Write out the records starting with the line with "Mask every instance" and going on through the line with "Listing matches in", substituting "shown" for "visible" and keeping everything else the same. Leave the pictures out of your answer.

(Outline records)
* begin *
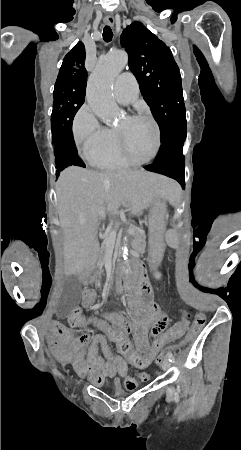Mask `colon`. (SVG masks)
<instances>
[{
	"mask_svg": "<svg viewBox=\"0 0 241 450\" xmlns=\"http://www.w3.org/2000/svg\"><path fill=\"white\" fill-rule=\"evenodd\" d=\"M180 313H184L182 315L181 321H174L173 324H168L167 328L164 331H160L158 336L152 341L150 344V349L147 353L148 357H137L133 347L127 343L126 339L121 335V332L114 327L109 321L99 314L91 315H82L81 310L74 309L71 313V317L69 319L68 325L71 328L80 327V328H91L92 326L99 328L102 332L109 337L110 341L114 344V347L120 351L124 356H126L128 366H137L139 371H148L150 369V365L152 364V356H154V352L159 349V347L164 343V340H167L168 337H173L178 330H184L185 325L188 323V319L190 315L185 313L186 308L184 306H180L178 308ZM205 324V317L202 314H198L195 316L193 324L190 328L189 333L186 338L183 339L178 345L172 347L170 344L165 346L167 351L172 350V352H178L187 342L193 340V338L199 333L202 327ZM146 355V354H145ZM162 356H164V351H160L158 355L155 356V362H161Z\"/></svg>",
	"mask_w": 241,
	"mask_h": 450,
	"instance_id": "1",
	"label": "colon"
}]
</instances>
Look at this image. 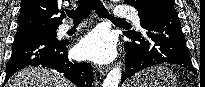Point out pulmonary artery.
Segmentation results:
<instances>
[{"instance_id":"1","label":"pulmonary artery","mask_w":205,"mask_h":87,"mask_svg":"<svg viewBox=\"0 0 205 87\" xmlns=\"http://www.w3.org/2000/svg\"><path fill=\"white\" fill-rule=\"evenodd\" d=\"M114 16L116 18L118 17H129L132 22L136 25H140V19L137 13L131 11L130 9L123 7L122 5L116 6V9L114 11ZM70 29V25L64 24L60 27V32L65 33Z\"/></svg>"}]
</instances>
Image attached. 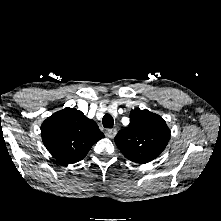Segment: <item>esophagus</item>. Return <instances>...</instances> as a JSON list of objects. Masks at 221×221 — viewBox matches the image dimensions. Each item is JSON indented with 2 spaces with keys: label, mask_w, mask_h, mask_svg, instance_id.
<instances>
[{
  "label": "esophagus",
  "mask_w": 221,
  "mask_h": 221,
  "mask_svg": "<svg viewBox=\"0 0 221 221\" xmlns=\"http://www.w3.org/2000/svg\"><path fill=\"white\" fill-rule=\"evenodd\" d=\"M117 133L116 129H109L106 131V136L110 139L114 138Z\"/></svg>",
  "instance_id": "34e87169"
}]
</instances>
* end *
* begin *
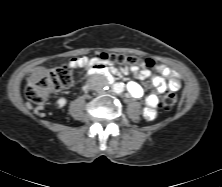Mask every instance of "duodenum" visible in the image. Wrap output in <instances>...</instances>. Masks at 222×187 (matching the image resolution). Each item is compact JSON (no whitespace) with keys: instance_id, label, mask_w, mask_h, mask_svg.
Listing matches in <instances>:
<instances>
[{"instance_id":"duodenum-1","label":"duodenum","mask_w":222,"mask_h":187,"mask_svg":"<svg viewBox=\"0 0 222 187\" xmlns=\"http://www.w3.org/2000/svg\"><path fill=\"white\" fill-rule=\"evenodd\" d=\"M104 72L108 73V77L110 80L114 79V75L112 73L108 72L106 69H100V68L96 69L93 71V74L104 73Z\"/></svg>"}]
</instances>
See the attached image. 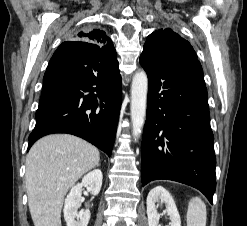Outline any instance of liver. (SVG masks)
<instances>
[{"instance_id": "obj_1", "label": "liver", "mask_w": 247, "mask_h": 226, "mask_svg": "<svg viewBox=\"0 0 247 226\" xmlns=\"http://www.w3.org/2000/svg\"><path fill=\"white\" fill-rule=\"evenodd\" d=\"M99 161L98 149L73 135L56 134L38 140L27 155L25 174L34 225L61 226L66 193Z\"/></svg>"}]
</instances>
* end *
### [Answer]
Mask every instance of "duodenum" shown in the image. Wrap output in <instances>...</instances>. Masks at 222×187 (matching the image resolution). Each item is compact JSON (no whitespace) with keys: instance_id, label, mask_w, mask_h, mask_svg.
Listing matches in <instances>:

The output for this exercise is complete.